Pokazany fragment

+++

W wielu dziedzinach chcemy być najlepsi – Jerzy Koźlicki

Opublikowano: 27 sierpnia 2019

Aktualnie skupiamy się na produkcji wojskowej i chcemy, żeby ten segment był z nami kojarzony i postrzegany jako nasza specjalizacja. Bardzo zależy nam, żeby być jedynym dostawcą ładunków termicznych, tzw. flar, dla polskiej armii. Tak naprawdę na krajowym rynku nie mamy w tym obszarze konkurencji – mówi Jerzy Koźlicki, dyrektor zarządzający w firmie Boryszew SA oddział Nylonbor. W rozmowie o potencjale, dorobku i planach firmy towarzyszy mu Sebastian Pękala, specjalista ds. rozwoju, przedstawiciel młodszego pokolenia w Nylonborze

Czym charakteryzuje się oferta, jaką Boryszew SA oddział Nylonbor może skierować do Sił Zbrojnych?

Jerzy Koźlicki – Jako oddział Boryszewa kontynuujemy tradycje firmy, pozostając na jej dawnym terenie. Jesteśmy stałym dostawcą produktów defensywnych dla polskiego wojska: kostek i świec dymnych, ręcznych granatów dymnych i ładunków oświetlających. Produkty dymne są naszym podstawowym źródłem utrzymania. Dzięki nim część dochodów możemy przeznaczać na badania i rozwój. Łączy nas stała współpraca z Instytutem Technicznym Wojsk Lotniczych oraz Instytutem Uzbrojenia. Ponieważ armia zasadniczo bazuje na sprawdzonych rozwiązaniach i z rezerwą podchodzi do nowych rzeczy, nie mamy szerokiego pola do popisu w zakresie innowacji, chociaż podejmujemy wiele prób. Kiedyś produkowaliśmy również na rynek cywilny – nasze wyroby były wykorzystane m.in. w filmach „1920 Bitwa warszawska” czy „Miasto 44”.

+++

Zadanie
Kontynuuj rozmowę o firmie Boryszew SA oddział Nylonbor, zaczynając zaraz po ostatnim zdaniu powyżej.

Zebrany materiał
+++

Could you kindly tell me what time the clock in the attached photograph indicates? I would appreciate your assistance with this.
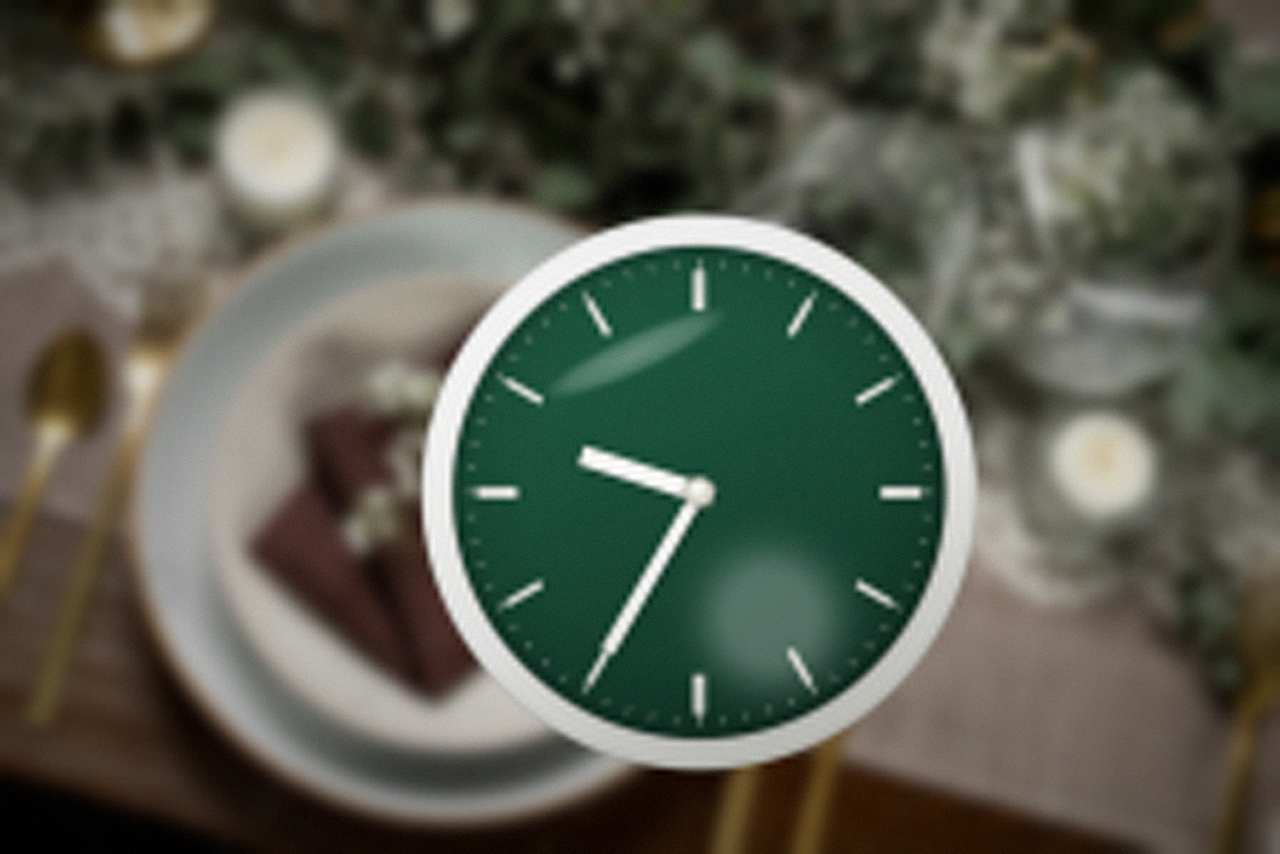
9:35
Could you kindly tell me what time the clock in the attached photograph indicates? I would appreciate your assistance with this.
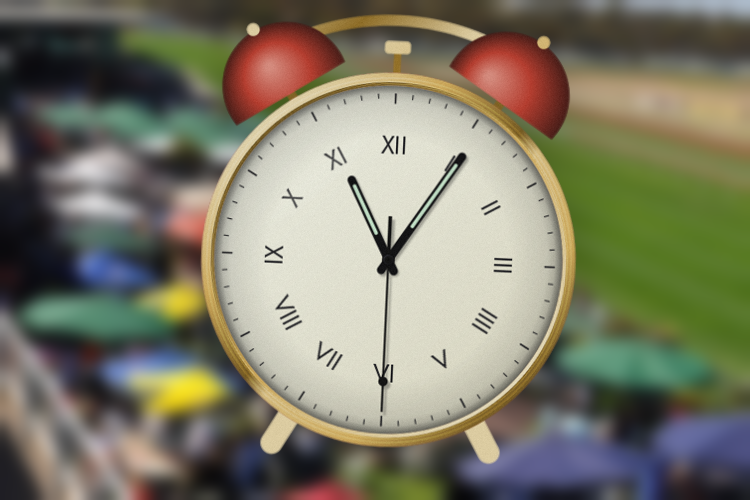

+++

Odpowiedź pisemna
Aktualnie wdrażamy też do oferty produkty ofensywne. Ostatnio w ramach produkcji specjalnej podpisaliśmy umowę na dostawę ŁK-2 – Dużego Ładunku Kumulacyjnego o masie ładunku w metalowym korpusie 16,7 kg oraz masie materiału wybuchowego i inicjującego ponad 9 kg, który pokazujemy  – jako jedną z wartych uwagi propozycji z naszego portfolio – podczas tegorocznej edycji MSPO. Ładunek ten może być wykorzystywany do prac minerskich, np. do niszczenia dróg i mostów. Dzięki swoim parametrom ŁK-2 jest w stanie przebić płytę pancerną o grubości 30 cm, płytę żelbetową o grubości do 1,3 m, a nawet mur z kamienia lub cegły o grubości do 2 m. To pierwszy krok do wytwarzania wyrobów stricte ofensywnych. Jako poddostawca współpracujemy z podmiotami Polskiej Grupy Zbrojeniowej, bo małej firmie zawsze łatwiej jest wchodzić w nisze i wypełniać pewne luki w możliwościach dużych graczy.

Mają państwo doświadczenie w dziedzinie produkcji flar. Czy to przyszłościowy kierunek?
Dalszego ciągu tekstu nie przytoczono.